そういうエリカは特盛のボロネーゼにピッツァか。
随分華奢で小柄なのに、よく胃袋に入るな……。
逆にアベルはかなりがたいがいいのだが、サンドウィッチ三切れだけなようだ。
「師匠、お隣よろしいでしょうか」
僕の左側にはリカンツちゃん、右は空席となっている。
どうやらツモイは右側の席をご所望らしい。
「いいよ。どうぞ座ってくれ」
僕は椅子を引いてトレイを持ったツモイを座らせる。
「ありがとうございます、師匠」
僕は今日のツモイの献立を確認する。
なるほど、風火の料理か。
鮭の切り身に、なにやら四角い白い物体が浮かんだ茶色くにごったスープ、それに葉物野菜と米か。
今度食べてみようかな。
「随分賑やかだな。和食とは関心だ」
誰かと思って振り返ると、そこには我々の長身月下美人、ヤライ先生がいた。
「誰かと思えば、先生でしたか。先生も食堂で夕食を取られるのですね」
僕の言葉に、先生は反応する。
「まあな。ちなみに今日私がいただくのパエリアだ。…ふふん」
何故かちょっと誇らしげな表情をしていらっしゃる。
……実はヤライ先生、面白系か?
「えー、先生それおいしそう! いいな〜」
エリカは先生のパエリアを羨ましそうに見つめる。
「まあな。

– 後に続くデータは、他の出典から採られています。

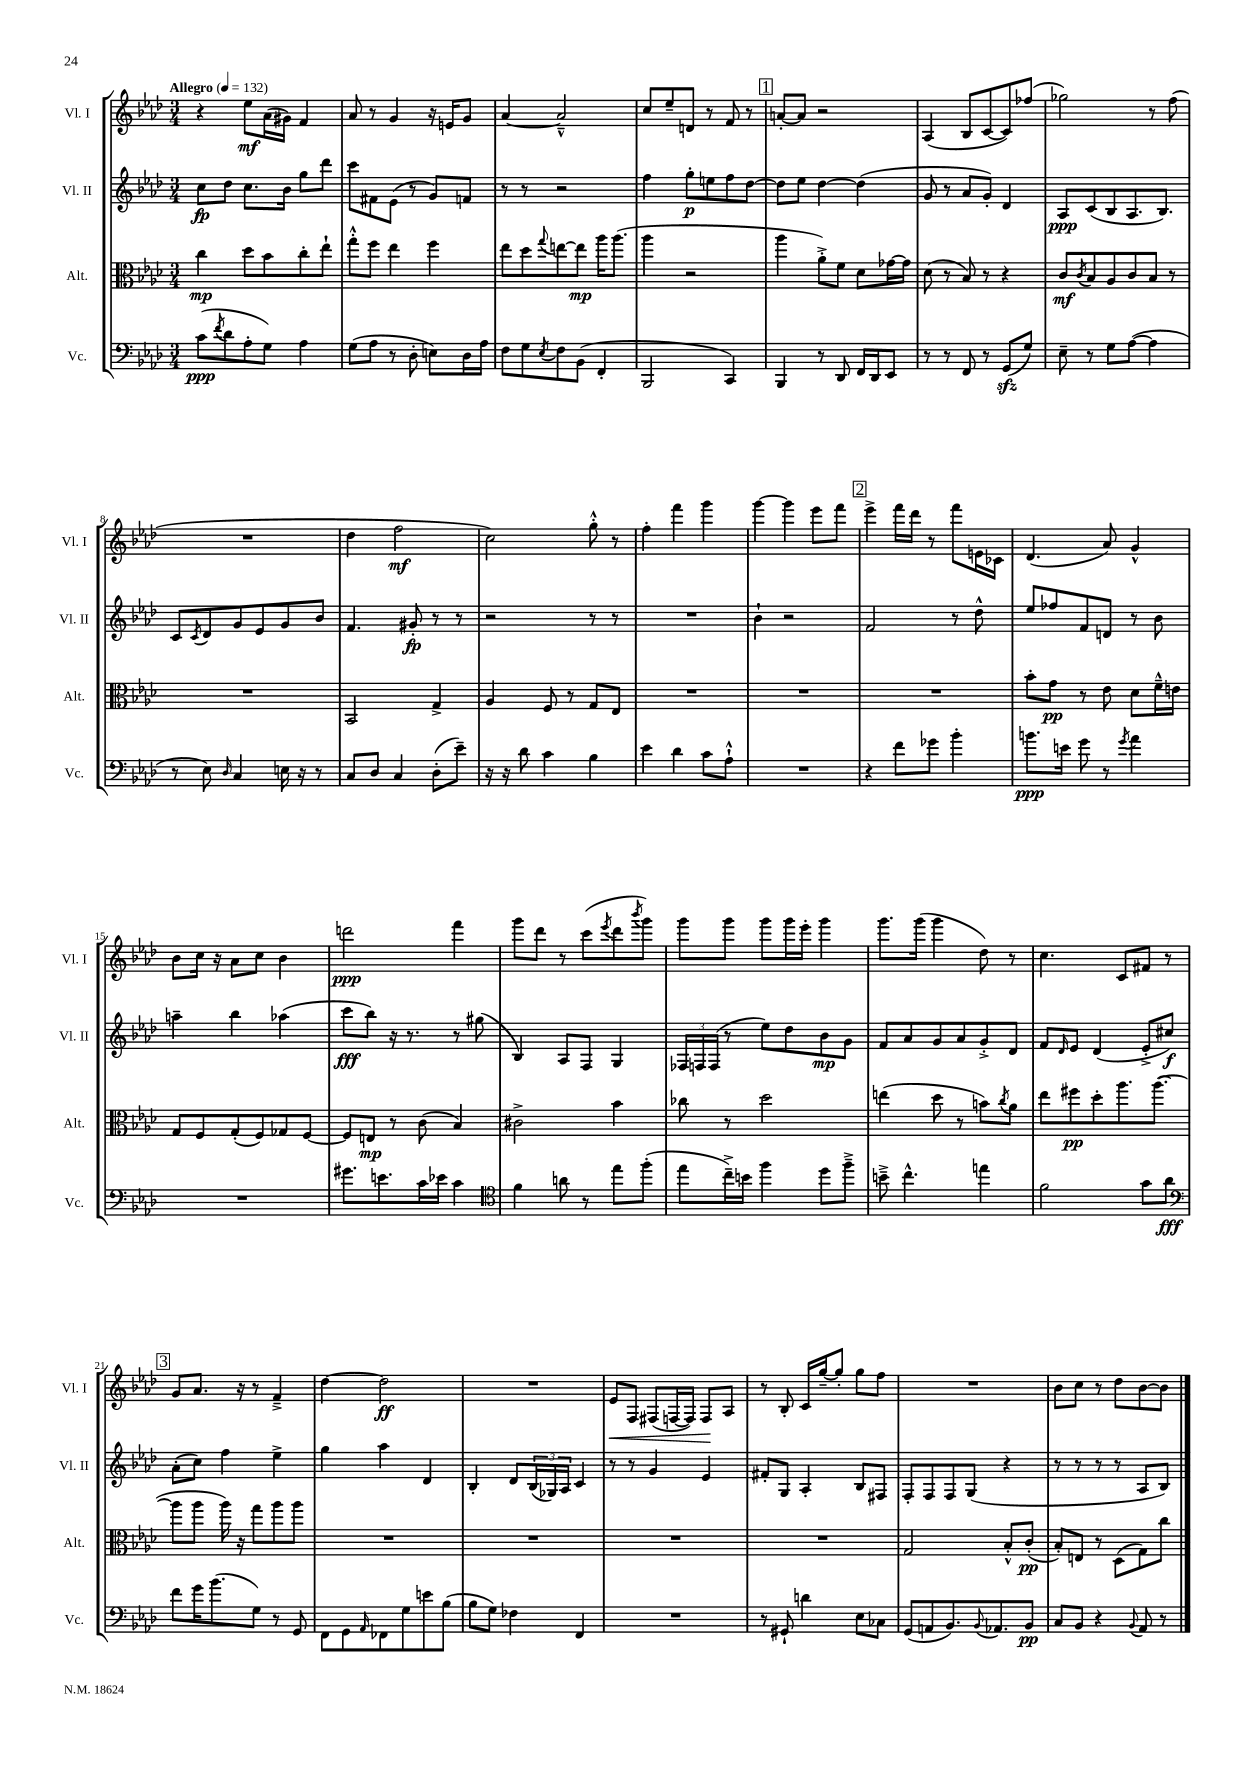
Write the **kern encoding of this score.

**kern	**dynam	**kern	**dynam	**kern	**dynam	**kern	**dynam
*part4	*part4	*part3	*part3	*part2	*part2	*part1	*part1
*staff4	*staff4	*staff3	*staff3	*staff2	*staff2	*staff1	*staff1
*I"Vc.	*	*I"Alt.	*	*I"Vl. II	*	*I"Vl. I	*
*I'Vc.	*	*I'Alt.	*	*I'Vl. II	*	*I'Vl. I	*
*clefF4	*	*clefC3	*	*clefG2	*	*clefG2	*
*k[b-e-a-d-]	*	*k[b-e-a-d-]	*	*k[b-e-a-d-]	*	*k[b-e-a-d-]	*
*M3/4	*	*M3/4	*	*M3/4	*	*M3/4	*
*MM132	*	*MM132	*	*MM132	*	*MM132	*
=1	=1	=1	=1	=1	=1	=1	=1
!	!	!	!	!	!	!LO:TX:a:B:t=Allegro	!
(8c\L	ppp	4cc\	mp	8cc\L	fp	4r	.
8qf/	.	.	.	.	.	.	.
8d-\	.	.	.	8dd-\J	.	.	.
8A-'\	.	8dd-\L	.	8.cc\L	.	8ee-\L	mf
8G\J)	.	8b-\	.	.	.	(16a-\L	.
.	.	.	.	16b-\Jk	.	16g#X\JJ)	.
4A-\	.	8cc'\	.	8gg\L	.	4f/	.
.	.	8ee-`\J	.	8ddd-\J	.	.	.
=2	=2	=2	=2	=2	=2	=2	=2
(8G\L	.	8gg'^^\L	.	8ccc\L	.	8a-/	.
8A-\J	.	8ff\J	.	8f#X\	.	8r	.
8r	.	4ee-\	.	(8e-\J	.	4g/	.
8D-'\	.	.	.	8r	.	.	.
8En\L)	.	4ff\	.	8g/L)	.	16r	.
.	.	.	.	.	.	16en/KL	.
16D-\L	.	.	.	8fn/J	.	8g/J	.
16A-\JJ	.	.	.	.	.	.	.
=3	=3	=3	=3	=3	=3	=3	=3
8F\L	.	8ee-\L	.	8r	.	[4a-/	.
8G\	.	8dd-\	.	8r	.	.	.
8qE-/	.	8qqgg/	.	.	.	.	.
8F\	.	[8een\	.	2r	.	2a-~^^/]	.
(8BB-\J	.	8ee\J]	mp	.	.	.	.
4FF'/	.	16aa-\KL	.	.	.	.	.
.	.	(8.aa-\J	.	.	.	.	.
=4	=4	=4	=4	=4	=4	=4	=4
2BBB-/	.	4aa-\	.	4ff\	.	8cc/L	.
.	.	.	.	.	.	8ee-~/	.
.	.	2r	.	8gg'\L	p	8dn/J	.
.	.	.	.	8een\	.	8r	.
4CC/)	.	.	.	8ff\	.	8f/	.
.	.	.	.	[8dd-\J	.	8r	.
!!LO:REH:place=s1:t=1
=5	=5	=5	=5	=5	=5	=5	=5
4BBB-/	.	4aa-\	.	8dd-\L]	.	[8an'/L	.
.	.	.	.	8ee-\J	.	8a/J]	.
8r	.	8a-'^\L)	.	[4dd-\	.	2r	.
8DD-/	.	8f\J	.	.	.	.	.
16FF/LL	.	8d-\L	.	(4dd-\]	.	.	.
16DD-/J	.	.	.	.	.	.	.
8EE-/J	.	[16g-X\L	.	.	.	.	.
.	.	16g-\JJ]	.	.	.	.	.
=6	=6	=6	=6	=6	=6	=6	=6
8r	.	(8d-\	.	8g/	.	(4A-/	.
8r	.	8r	.	8r	.	.	.
8FF/	.	8B-/)	.	8a-/L	.	8B-/L	.
8r	.	8r	.	8g'/J)	.	[8c/	.
(8GGzz/L	.	4r	.	4d-/	.	8c/])	.
8G/J)	.	.	.	.	.	(8ff-X/J	.
=7	=7	=7	=7	=7	=7	=7	=7
8E-~\	.	8c/L	mf	8A-/L	ppp	2gg-X\)	.
.	.	8qc/	.	.	.	.	.
8r	.	8B-/	.	(8c/	.	.	.
8G\L	.	8A-/	.	8B-/	.	.	.
([8A-\J	.	8c/	.	8.A-/	.	.	.
4A-\]	.	8B-/J	.	.	.	8r	.
.	.	.	.	8.B-/J)	.	.	.
.	.	8r	.	.	.	(8ff\	.
!!LO:LB:g=z
=8	=8	=8	=8	=8	=8	=8	=8
8r	.	2.r	.	8c/L	.	2.r	.
.	.	.	.	8qc/	.	.	.
8E-\)	.	.	.	8d-/	.	.	.
16qqD-/	.	.	.	.	.	.	.
4C/	.	.	.	8g/	.	.	.
.	.	.	.	8e-/	.	.	.
16En\	.	.	.	8g/	.	.	.
16r	.	.	.	.	.	.	.
8r	.	.	.	8b-/J	.	.	.
=9	=9	=9	=9	=9	=9	=9	=9
8C/L	.	2BB-/	.	4.f/	.	4dd-\	.
8D-/J	.	.	.	.	.	.	.
4C/	.	.	.	.	.	2ff\	mf
.	.	.	.	8g#X'/	fp	.	.
(8D-'\L	.	4G^/	.	8r	.	.	.
8e-~\J)	.	.	.	8r	.	.	.
=10	=10	=10	=10	=10	=10	=10	=10
16r	.	4A-/	.	2r	.	2cc\)	.
16r	.	.	.	.	.	.	.
8d-\	.	.	.	.	.	.	.
4c\	.	8F/	.	.	.	.	.
.	.	8r	.	.	.	.	.
4B-\	.	8G/L	.	8r	.	8gg'^^\	.
.	.	8E-/J	.	8r	.	8r	.
=11	=11	=11	=11	=11	=11	=11	=11
4e-\	.	2.r	.	2.r	.	4ff'\	.
4d-\	.	.	.	.	.	4fff\	.
8c\L	.	.	.	.	.	4ggg\	.
8A-`^^\J	.	.	.	.	.	.	.
=12	=12	=12	=12	=12	=12	=12	=12
2.r	.	2.r	.	4b-`\	.	[4ggg\	.
.	.	.	.	2r	.	4ggg\]	.
.	.	.	.	.	.	8eee-\L	.
.	.	.	.	.	.	8fff\J	.
!!LO:REH:place=s1:t=2
=13	=13	=13	=13	=13	=13	=13	=13
4r	.	2.r	.	2f/	.	4eee-^\	.
8f\L	.	.	.	.	.	16fff\LL	.
.	.	.	.	.	.	16ddd-\JJ	.
8g-X\J	.	.	.	.	.	8r	.
4b-'\	.	.	.	8r	.	8fff\L	.
.	.	.	.	8dd-^^\	.	16en\L	.
.	.	.	.	.	.	16c-X\JJ	.
=14	=14	=14	=14	=14	=14	=14	=14
8.bn\L	ppp	8b-'\L	.	8ee-/L	.	(4.d-/	.
.	.	8g\J	pp	8ff-X/	.	.	.
16en\Jk	.	.	.	.	.	.	.
8g\	.	8r	.	8f/	.	.	.
8r	.	8e-\	.	8dn/J	.	8a-/)	.
8qg/	.	.	.	.	.	.	.
4a-\	.	8d-\L	.	8r	.	4g^^/	.
.	.	16f~^^\L	.	8b-\	.	.	.
.	.	16en\JJ	.	.	.	.	.
!!LO:LB:g=z
=15	=15	=15	=15	=15	=15	=15	=15
2.r	.	8G/L	.	4aan~\	.	8b-\L	.
.	.	8F/	.	.	.	16cc\Jk	.
.	.	.	.	.	.	16r	.
.	.	(8G'/	.	4bb-\	.	8a-\L	.
.	.	8F/)	.	.	.	8cc\J	.
.	.	8G-X/	.	(4aa-X\	.	4b-\	.
.	.	[8F/J	.	.	.	.	.
=16	=16	=16	=16	=16	=16	=16	=16
8.g#X\L	.	8F/L]	.	8ccc\L	fff	2dddn\	ppp
.	.	8En/J	mp	8bb-\J)	.	.	.
8.en\	.	.	.	.	.	.	.
.	.	8r	.	16r	.	.	.
.	.	.	.	8.r	.	.	.
16c\L	.	(8c\	.	.	.	.	.
16e-X\JJ	.	.	.	.	.	.	.
4c\	.	4B-/)	.	8r	.	4fff\	.
.	.	.	.	(8gg#X\	.	.	.
=17	=17	=17	=17	=17	=17	=17	=17
*clefC4	*	*	*	*	*	*	*
4f\	.	2c#X^\	.	4B-/)	.	8ggg\L	.
.	.	.	.	.	.	8ddd-\J	.
8an\	.	.	.	8A-/L	.	8r	.
8r	.	.	.	8F/J	.	(8ccc\L	.
.	.	.	.	.	.	8qeee-/	.
8ee-\L	.	4b-\	.	4G/	.	8ddd-\	.
.	.	.	.	.	.	8qbbb-/	.
(8ff'\J	.	.	.	.	.	8ggg\J)	.
=18	=18	=18	=18	=18	=18	=18	=18
8ee-\L	.	8cc-X\	.	24F-X/LL	.	8ggg\L	.
.	.	.	.	24Fn/	.	.	.
.	.	.	.	(24F/JJ	.	.	.
16cc~^\L)	.	8r	.	8r	.	8ggg\J	.
16bn\JJ	.	.	.	.	.	.	.
4ff\	.	2dd-\	.	8ee-\L)	.	8ggg\L	.
.	.	.	.	8dd-\	.	16ggg\L	.
.	.	.	.	.	.	16eee-'\JJ	.
8dd-\L	.	.	.	8b-\	mp	4ggg\	.
8ff~^\J	.	.	.	8g\J	.	.	.
=19	=19	=19	=19	=19	=19	=19	=19
8bn~^\	.	(4een\	.	8f/L	.	8.ggg\L	.
4.cc^^\	.	.	.	8a-/	.	.	.
.	.	.	.	.	.	(16ggg\Jk	.
.	.	8dd-\	.	8g/	.	4ggg\	.
.	.	8r	.	8a-/	.	.	.
4een\	.	8bn\L)	.	8g'^/	.	8dd-\)	.
.	.	8qcc/	.	.	.	.	.
.	.	8a-\J	.	8d-/J	.	8r	.
=20	=20	=20	=20	=20	=20	=20	=20
2f\	.	8ee-\L	.	8f/L	.	4.cc\	.
.	.	.	.	16qqd-/	.	.	.
.	.	8ff#X\	pp	8e-/J	.	.	.
.	.	8dd-'\	.	(4d-/	.	.	.
.	.	8.aa-\	.	.	.	8c/L	.
8g\L	.	.	.	8e-'^/L	.	8f#X/J	.
.	.	([8.aa-\J	.	.	.	.	.
8a-\J	fff	.	.	8cc#X/J)	f	8r	.
!!LO:LB:g=z
!!LO:REH:place=s1:t=3
=21	=21	=21	=21	=21	=21	=21	=21
*clefF4	*	*	*	*	*	*	*
8f\L	.	8aa-\L]	.	(8a-'\L	.	8g/L	.
16g\K	.	8aa-\J	.	8cc\J)	.	8.a-/J	.
(8.b-\	.	.	.	.	.	.	.
.	.	16aa-\)	.	4ff\	.	.	.
.	.	16r	.	.	.	16r	.
8G\J)	.	8gg\L	.	.	.	8r	.
8r	.	8aa-\	.	4ee-^\	.	4f~^/	.
8GG/	.	8aa-\J	.	.	.	.	.
=22	=22	=22	=22	=22	=22	=22	=22
8FF\L	.	2.r	.	4gg\	.	[4dd-\	.
8GG\	.	.	.	.	.	.	.
16qqAA-/	.	.	.	.	.	.	.
8FF-X\	.	.	.	4aa-\	.	2dd-\]	ff
8G\	.	.	.	.	.	.	.
8en\	.	.	.	4d-/	.	.	.
(8B-\J	.	.	.	.	.	.	.
=23	=23	=23	=23	=23	=23	=23	=23
8B-\L	.	2.r	.	4B-'/	.	2.r	.
8G\J)	.	.	.	.	.	.	.
4F-X\	.	.	.	8d-/L	.	.	.
.	.	.	.	(24B-/L	.	.	.
.	.	.	.	24G-X/)	.	.	.
.	.	.	.	24A-/JJ	.	.	.
4FF/	.	.	.	4c/	.	.	.
=24	=24	=24	=24	=24	=24	=24	=24
!	!	!	!	!	!	!	!LO:HP:b
2.r	.	2.r	.	8r	.	8e-/L	<
.	.	.	.	8r	.	8F/J	.
.	.	.	.	4g/	.	(8F#X/L	.
.	.	.	.	.	.	[16Fn/L	.
.	.	.	.	.	.	16F/JJ])	.
.	.	.	.	4e-/	.	8F/L	.
.	.	.	.	.	.	8A-/J	[
=25	=25	=25	=25	=25	=25	=25	=25
8r	.	2.r	.	8f#X'/L	.	8r	.
8GG#X`/	.	.	.	8G/J	.	8B-'/	.
4dn\	.	.	.	4A-'/	.	16c/LL	.
.	.	.	.	.	.	[16gg~/J	.
.	.	.	.	.	.	8gg'/J]	.
8E-\L	.	.	.	8B-/L	.	8gg\L	.
8C-X\J	.	.	.	8F#X/J	.	8ff\J	.
=26	=26	=26	=26	=26	=26	=26	=26
(8GG/L	.	2G/	.	8F'/L	.	2.r	.
8AAn/	.	.	.	8F/	.	.	.
8.BB-/)	.	.	.	8F/	.	.	.
.	.	.	.	(8G/J	.	.	.
8qqBB-/	.	.	.	.	.	.	.
8.AA-X/	.	.	.	.	.	.	.
.	.	8B-'^^/L	.	4r	.	.	.
8BB-/J	pp	(8c'/J	pp	.	.	.	.
=27	=27	=27	=27	=27	=27	=27	=27
8C/L	.	8B-'/L)	.	8r	.	8b-\L	.
8BB-/J	.	8En/J	.	8r	.	8cc\J	.
4r	.	8r	.	8r	.	8r	.
.	.	(8D-\L	.	8r	.	8dd-\L	.
8qqBB-/	.	.	.	.	.	.	.
8AA-/	.	8G\)	.	8A-/L	.	[8b-\	.
8r	.	8cc\J	.	8B-/J)	.	8b-\J]	.
==	==	==	==	==	==	==	==
*-	*-	*-	*-	*-	*-	*-	*-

ああ、そういえばお前たち、明日の野外実習について備えてあるか?」
突然野外実習の話題を振る先生。
ん? 野外実習?
「もちろんです。準備万端!」
リカンツちゃんははしゃいでいるが、僕は初耳だぞ。
……いや、思い当たる節がある。
最近の授業はペディに任せっきりで僕は窓から美少女を眺めるか、ダンジョンのことしか考えていない。
つまり、僕が聞き漏らしている可能性が高い。
「(ペディ、そんな話あったっけか)」
(ありました。何なら今日も説明がありました)
つまるところ、これは僕の不手際だ。
「そうか、それならいいんだ。リカンツ、ポイントマイナスの貴様は1点でも減点されれば使用人となるし、負債分を全額支払ってくれる主人が見つからんなら異界送りになる。せいぜい頑張れよ」
僕はヤライ先生の言葉で再認識する。
そうだ、野外実習だからといって気が抜ける訳では無い。
この学園に僕たちの負債額-873万を支払ってくれるやつがいるとは思えない。
そして異界送りはこの大陸における実質的な終身刑。
確かに、僕たちは今危険な橋を渡っている。
だが、絶対にそうはさせない。
「……邪魔したな、では私はこれで」
先生は踵を返すと一人どこかの席へと消えていった。
この野外実習、絶対に乗り越えてみせる。